• **Document excerpt**:
··········

When it comes to teaching the multiplication facts, students will often find multiplying by 6, 7, 8 and 9 the trickiest to master.

There are two main reasons why.

**Students don't understand the Commutative Property of Multiplication.**They don't see 6 x 4 and 4 x 6 as being equivalent. While they can answer 4 x 6, the answer to 6 x 4 eludes them. This means that when they learn the 6x facts rather than understanding they only need to learn 6 x 6, 6 x 7, 6 x 8 (and 6 x 9 if you haven't taught it earlier), they think they need to learn 11 new multiplication facts (0 – 10x) or 13 if you're teaching to the 12s multiplication facts. That can be overwhelming.**Students don't know any****multiplication strategies****to help them**.

Sadly it's thought that as many as

40% of students have not developed a confident knowledge of these facts by the time they leave primary school.

(Siemon et all cited in McIntyre 2014)

## Using Multiplication Strategies

In a previous blog post, I've talked about the need to introduce the facts in an order other than numerical. That is, we don't introduce the facts starting at 0 and going through to 12x. If we change the order so we are beginning with the foundation facts 2, 5 and 10s multiplication facts, students can build upon the facts they know to help them with unknown facts.

The 6, 7 and 8s multiplication facts rely on skip counting from a known fact to find the answer to an unknown fact. For example, if a child knows the answer to 5 x 8, to find the answer to 6 x 8 they would count on (or add) one more group of 8. They should not be counting through all the multiples of 6 to find the answer.

··········

• **Listing**:
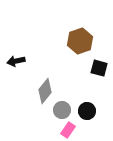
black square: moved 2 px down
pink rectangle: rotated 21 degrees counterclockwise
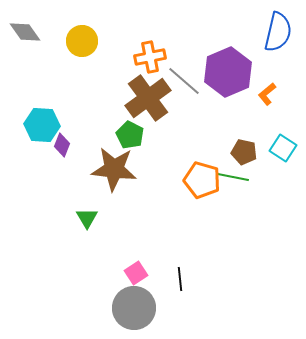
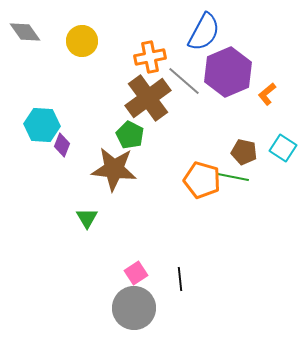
blue semicircle: moved 74 px left; rotated 15 degrees clockwise
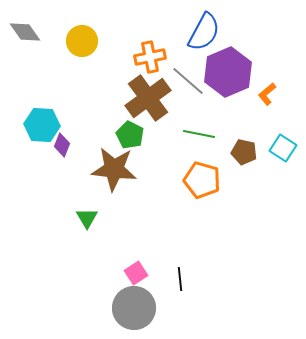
gray line: moved 4 px right
green line: moved 34 px left, 43 px up
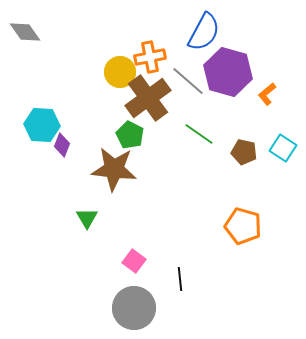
yellow circle: moved 38 px right, 31 px down
purple hexagon: rotated 21 degrees counterclockwise
green line: rotated 24 degrees clockwise
orange pentagon: moved 41 px right, 46 px down
pink square: moved 2 px left, 12 px up; rotated 20 degrees counterclockwise
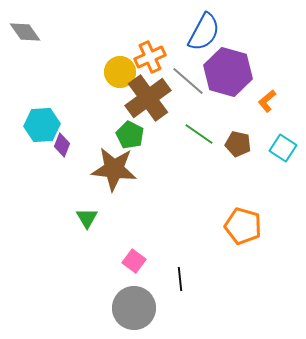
orange cross: rotated 12 degrees counterclockwise
orange L-shape: moved 7 px down
cyan hexagon: rotated 8 degrees counterclockwise
brown pentagon: moved 6 px left, 8 px up
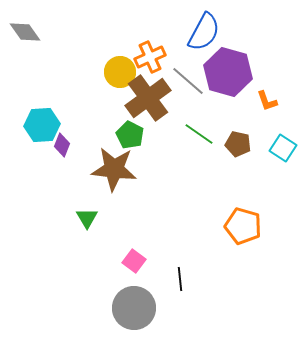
orange L-shape: rotated 70 degrees counterclockwise
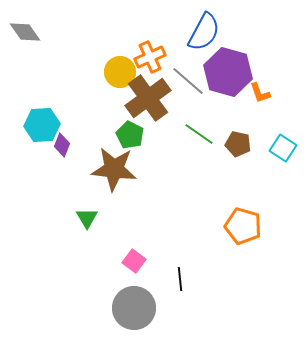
orange L-shape: moved 7 px left, 8 px up
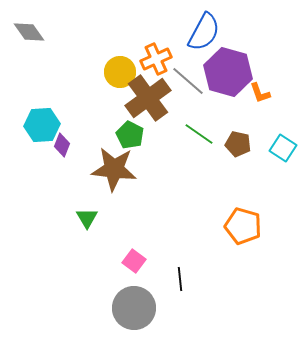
gray diamond: moved 4 px right
orange cross: moved 6 px right, 2 px down
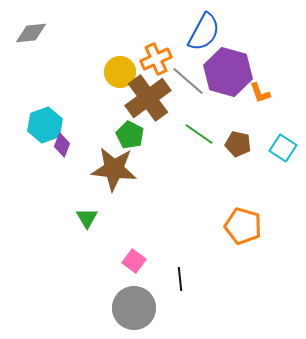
gray diamond: moved 2 px right, 1 px down; rotated 60 degrees counterclockwise
cyan hexagon: moved 3 px right; rotated 16 degrees counterclockwise
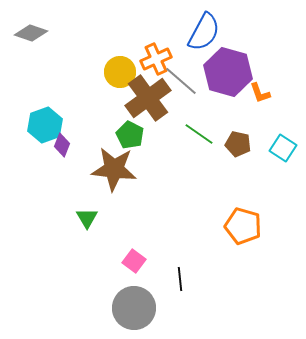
gray diamond: rotated 24 degrees clockwise
gray line: moved 7 px left
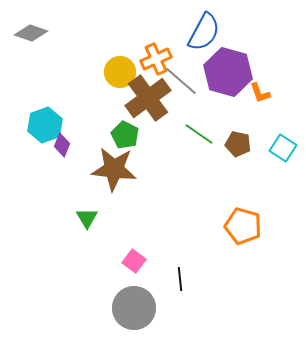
green pentagon: moved 5 px left
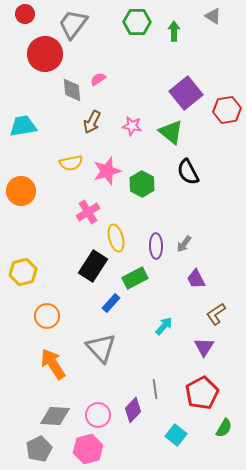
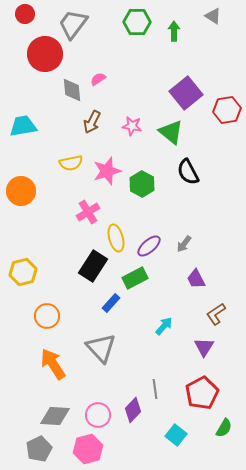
purple ellipse at (156, 246): moved 7 px left; rotated 50 degrees clockwise
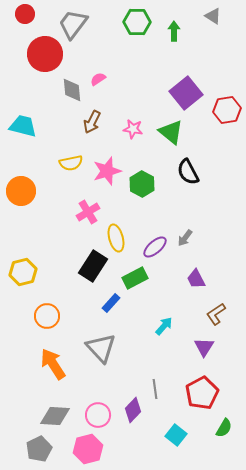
cyan trapezoid at (23, 126): rotated 24 degrees clockwise
pink star at (132, 126): moved 1 px right, 3 px down
gray arrow at (184, 244): moved 1 px right, 6 px up
purple ellipse at (149, 246): moved 6 px right, 1 px down
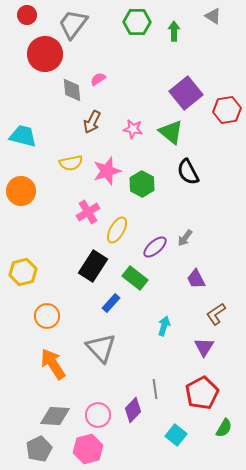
red circle at (25, 14): moved 2 px right, 1 px down
cyan trapezoid at (23, 126): moved 10 px down
yellow ellipse at (116, 238): moved 1 px right, 8 px up; rotated 44 degrees clockwise
green rectangle at (135, 278): rotated 65 degrees clockwise
cyan arrow at (164, 326): rotated 24 degrees counterclockwise
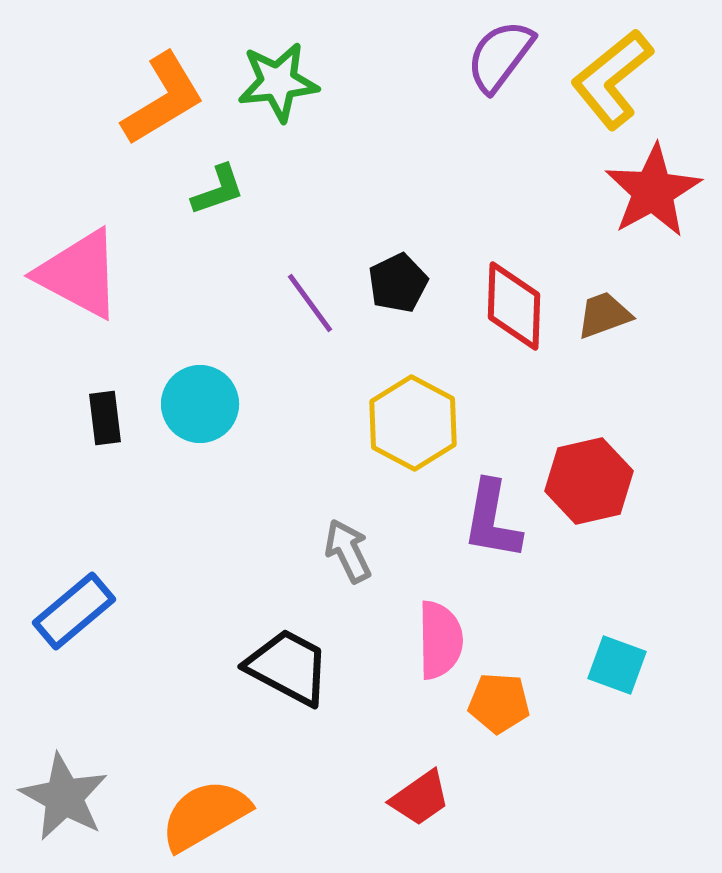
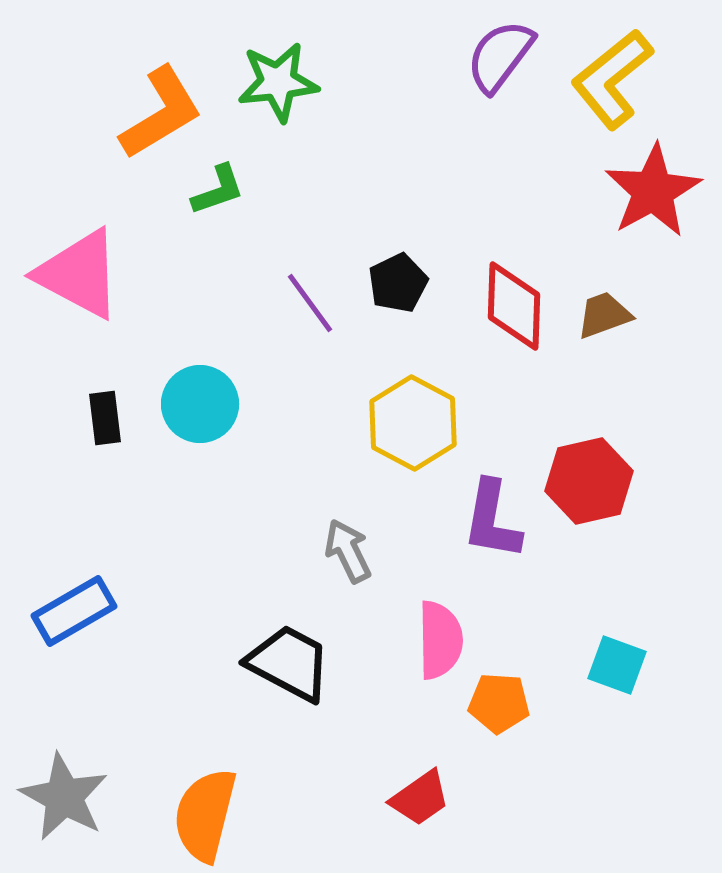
orange L-shape: moved 2 px left, 14 px down
blue rectangle: rotated 10 degrees clockwise
black trapezoid: moved 1 px right, 4 px up
orange semicircle: rotated 46 degrees counterclockwise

··········

• **Stated goal**:
From the text on multiplication facts above, print the part from "When it comes" to "leave primary school.".

• **Final result**:
When it comes to teaching the multiplication facts, students will often find multiplying by 6, 7, 8 and 9 the trickiest to master.

There are two main reasons why.

**Students don't understand the Commutative Property of Multiplication.**They don't see 6 x 4 and 4 x 6 as being equivalent. While they can answer 4 x 6, the answer to 6 x 4 eludes them. This means that when they learn the 6x facts rather than understanding they only need to learn 6 x 6, 6 x 7, 6 x 8 (and 6 x 9 if you haven't taught it earlier), they think they need to learn 11 new multiplication facts (0 – 10x) or 13 if you're teaching to the 12s multiplication facts. That can be overwhelming.**Students don't know any****multiplication strategies****to help them**.

Sadly it's thought that as many as

40% of students have not developed a confident knowledge of these facts by the time they leave primary school.